# PROBLEM TO WORK ON:
Go to the line containing "f_number: 4" in the records below and print it and every following line exactly, on through the line containing "f_number: 6.3", then stop.

Lens and sensor parameters
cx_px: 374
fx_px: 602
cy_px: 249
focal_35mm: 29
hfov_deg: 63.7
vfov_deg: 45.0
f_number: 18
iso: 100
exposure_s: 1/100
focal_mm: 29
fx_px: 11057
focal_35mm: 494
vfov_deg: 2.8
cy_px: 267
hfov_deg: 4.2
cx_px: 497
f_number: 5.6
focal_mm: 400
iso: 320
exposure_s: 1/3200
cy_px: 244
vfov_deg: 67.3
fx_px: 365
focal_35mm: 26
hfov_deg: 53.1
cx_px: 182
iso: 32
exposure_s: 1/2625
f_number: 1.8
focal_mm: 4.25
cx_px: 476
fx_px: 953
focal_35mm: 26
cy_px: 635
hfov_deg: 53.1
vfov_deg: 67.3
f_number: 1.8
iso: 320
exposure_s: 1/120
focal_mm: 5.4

==

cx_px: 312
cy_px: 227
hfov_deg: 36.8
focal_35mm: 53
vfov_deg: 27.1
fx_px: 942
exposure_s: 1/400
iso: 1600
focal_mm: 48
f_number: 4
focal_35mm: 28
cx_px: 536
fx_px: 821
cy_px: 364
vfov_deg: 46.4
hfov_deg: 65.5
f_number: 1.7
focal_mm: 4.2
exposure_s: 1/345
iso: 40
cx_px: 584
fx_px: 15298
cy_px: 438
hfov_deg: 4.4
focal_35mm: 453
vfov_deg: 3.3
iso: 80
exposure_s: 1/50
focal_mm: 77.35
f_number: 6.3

# EXERCISE ANSWER:
f_number: 4
focal_35mm: 28
cx_px: 536
fx_px: 821
cy_px: 364
vfov_deg: 46.4
hfov_deg: 65.5
f_number: 1.7
focal_mm: 4.2
exposure_s: 1/345
iso: 40
cx_px: 584
fx_px: 15298
cy_px: 438
hfov_deg: 4.4
focal_35mm: 453
vfov_deg: 3.3
iso: 80
exposure_s: 1/50
focal_mm: 77.35
f_number: 6.3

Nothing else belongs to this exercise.